SO LONG, FAREWELL

The century of American global domination of language is over, a linguist says

But how do you order a latte?
But how do you order a latte?
Image: Reuters

As an American linguist living and working in the UK, Lynne Murphy hears a lot of complaints about the creeping Americanization of British English.

Top of the list of American phrases that bother Brits, she says, is the formulation “Can I get…?” as in “Can I get a grande latte?” (As opposed to the more British “Could I have…?”) Some blame the construction, now used widely in the UK, on the long-running US sitcom Friends.

But while some argue that the infiltration of American English is constantly speeding up, Murphy, a reader in linguistics at the University of Sussex, says that in fact the great era of American English as the language of the world was the 20th century, and it’s over.

“American culture (and words) could easily spread in the 20th century because it was hard to produce and distribute recorded entertainment, but the US had the capacity and the economy and the marketing savvy to do so,” Murphy wrote in a recent blog. What’s changed in the 21st century, she suggests, is that the internet has re-formed our relationship with media, making audiences less purely receptive, and more able to seek out the content that interests them. Ultimately, she argues, there’s more “exchange of words between people, rather than just reception of words from the media.”

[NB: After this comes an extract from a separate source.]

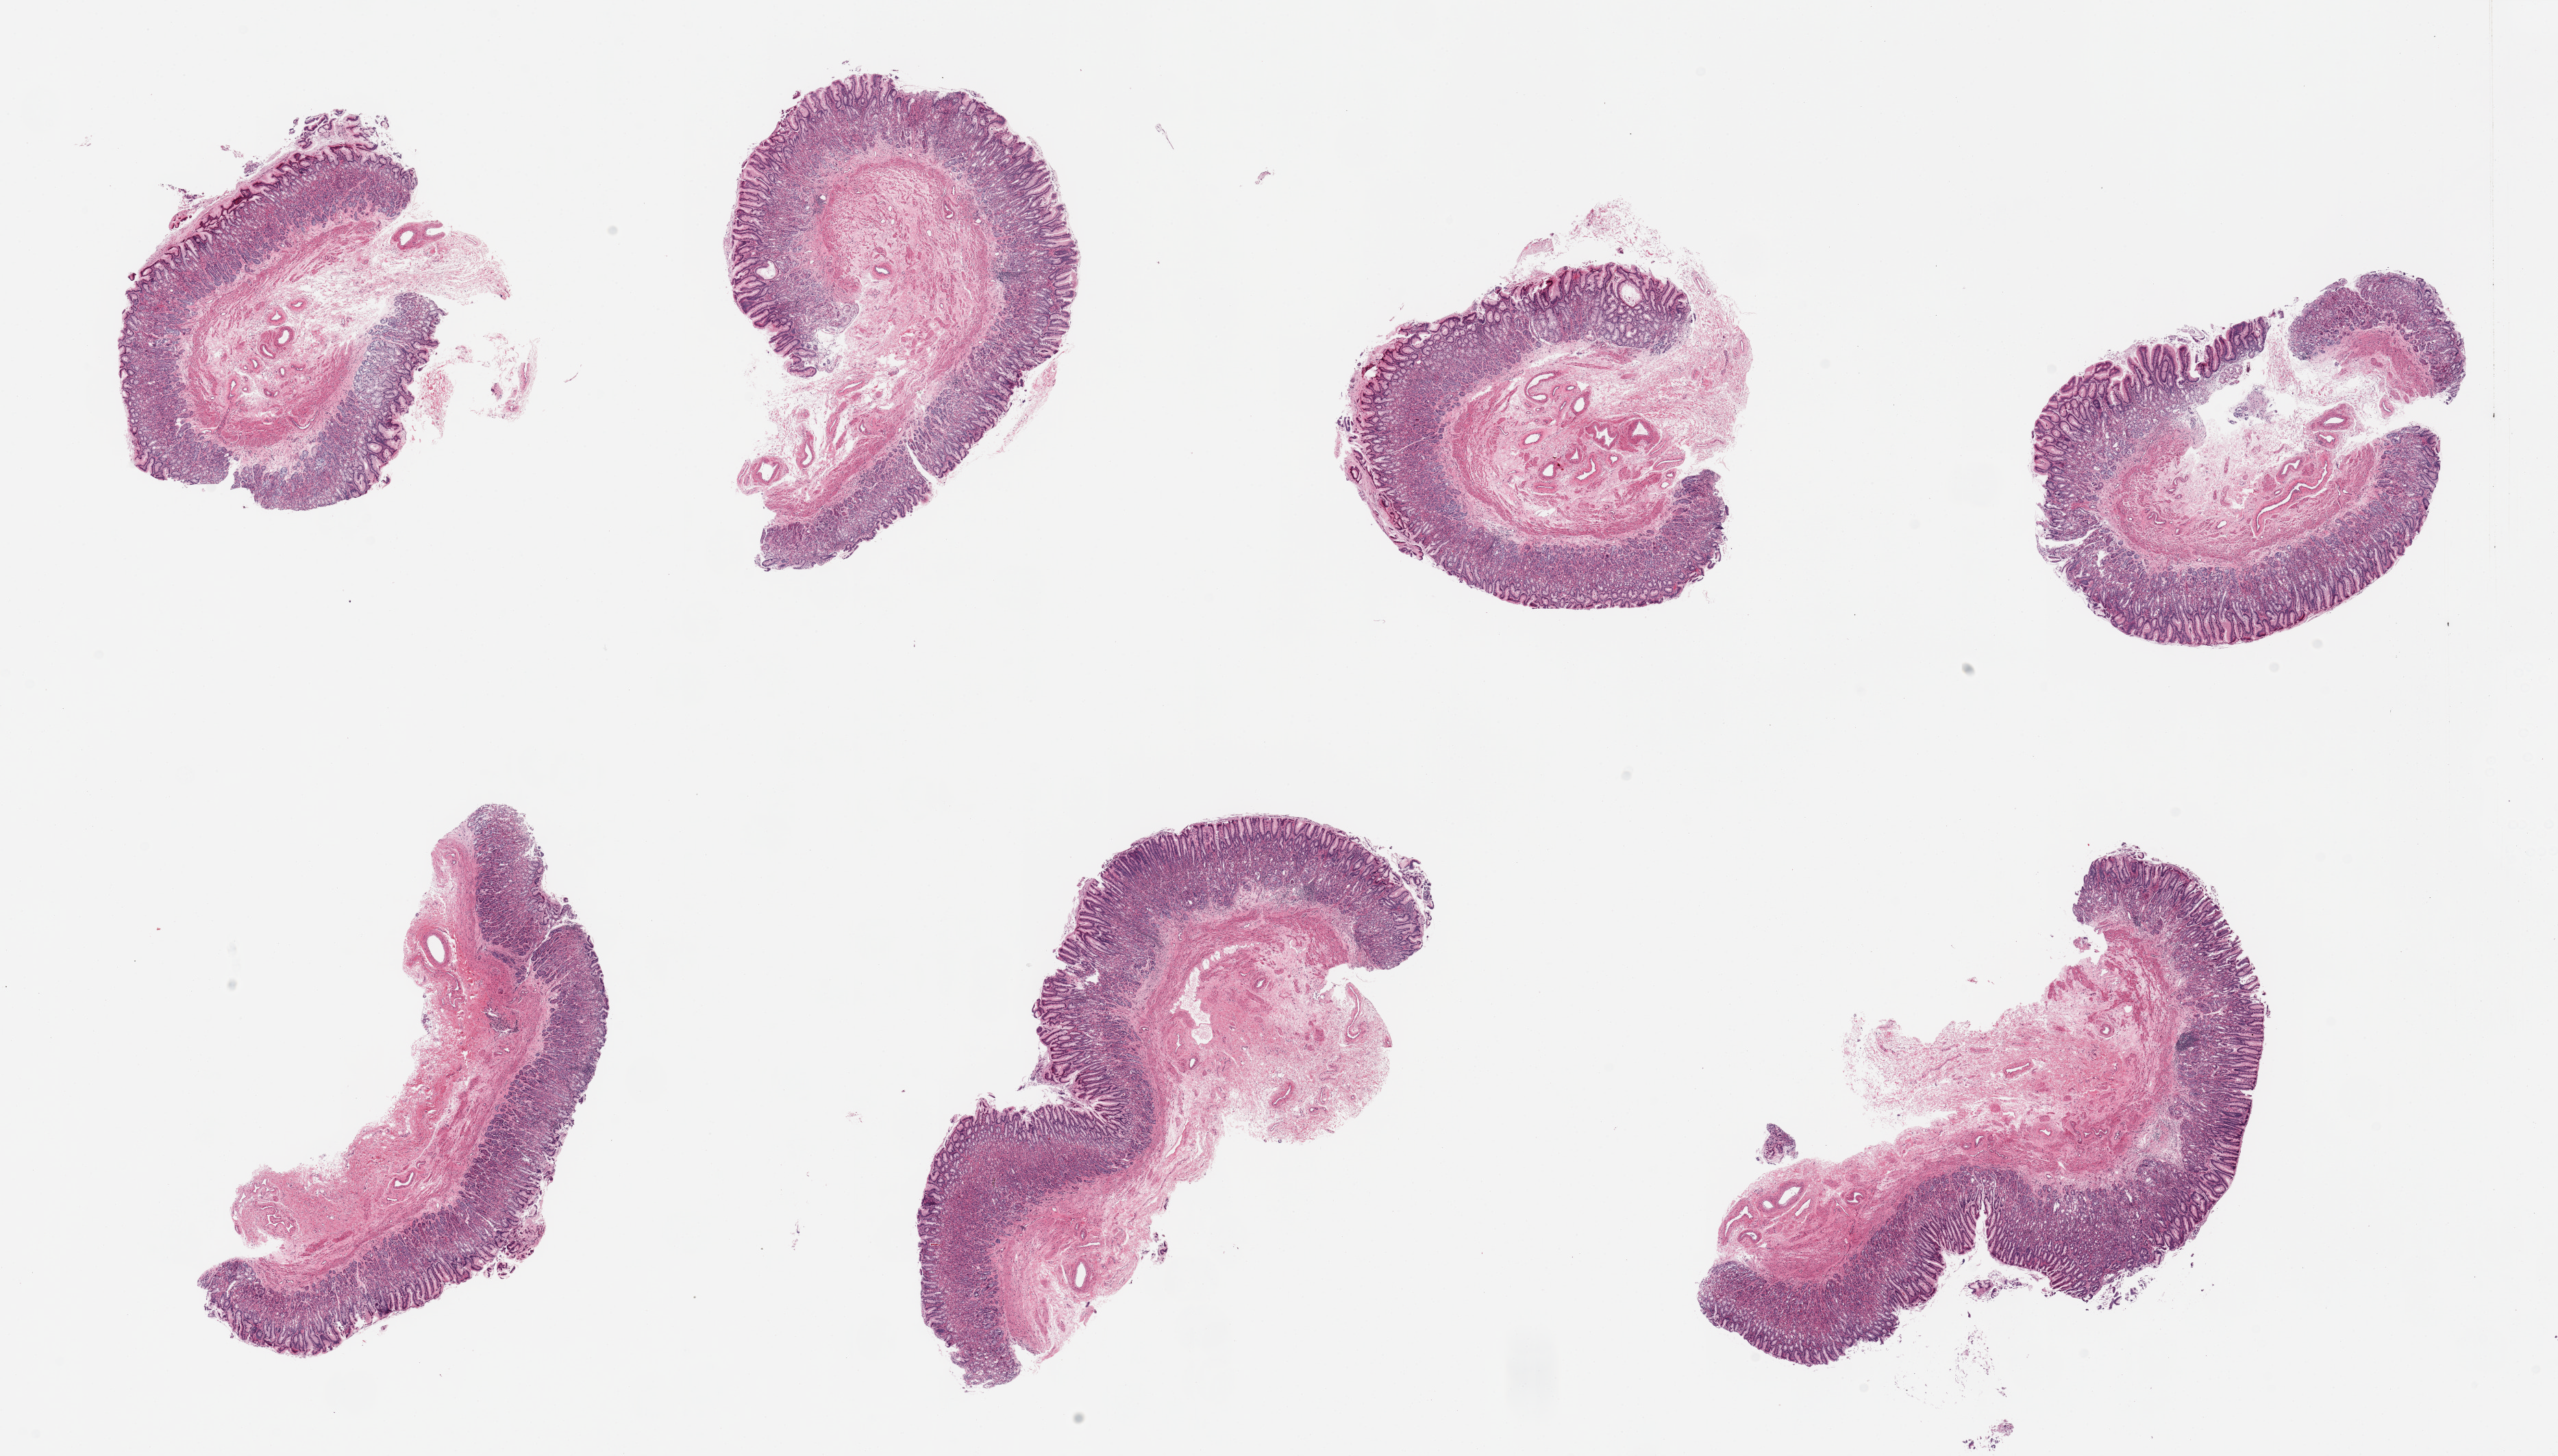
Hematoxylin and eosin (H&E) whole-slide image, brightfield — a low-resolution overview of the entire scanned area, about 29.5 x 16.8 mm (from a 20x scan). Donor sex: female.
- specimen: PAXgene-fixed paraffin-embedded (PFPE) section; sampled site (target tissue): stomach; tissue donor sample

“[P]opular songs are less universally popular, because people have more access to more different kinds of music on download,” she writes. “Instead of two or three or four choices on television, there are hundreds. And if you don’t like what you’re seeing you can go on YouTube or SoundCloud…and find all sorts of people doing all sorts of things.”

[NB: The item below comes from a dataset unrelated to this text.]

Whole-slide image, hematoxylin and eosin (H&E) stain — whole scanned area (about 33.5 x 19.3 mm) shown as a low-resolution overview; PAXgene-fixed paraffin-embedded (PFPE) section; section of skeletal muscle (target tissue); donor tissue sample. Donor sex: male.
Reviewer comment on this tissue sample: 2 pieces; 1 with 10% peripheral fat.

Geopolitics is also involved. During the last century, two world wars and the Cold War saw Americans posted all over the world, “using their slang in the presence of young recruits from other countries,” she writes. American manufactured goods were widely exported and advertised. With the election of Donald Trump as US president, however, the country’s rhetoric has become decidedly more isolationist. Murphy asks both whether its words and its culture will flow so freely abroad as before, and whether the rest of the world will be as receptive to them.

Not everyone agrees. Matthew Engel, author of a forthcoming book That’s the Way it Crumbles—The Americanization of British English, argues that America’s cultural and technological strength globally make it hard for other languages—including French, German, and Italian as well as British English— not to metamorphose under its weight.

In conversation with Murphy on BBC Radio 4, Engel said that the first words to come over from the US to the UK were those describing the lives of early settlers and the native populations they encountered: Canoe, tomahawk, and moccasin, for example. Now, though, Britain is seeing “a huge torrent” of language from the US, and being constantly changed by it.

But Murphy is firm. “The American century has happened,” she writes. English has the edge on other languages as a “universal” global language because it’s already widely used—and some burgeoning powers such as India already have their own relationship with the language, and distinctive ways of using it. If English continues to hold the lingua franca status, she writes, the influences that change it ”may be coming from other places altogether.”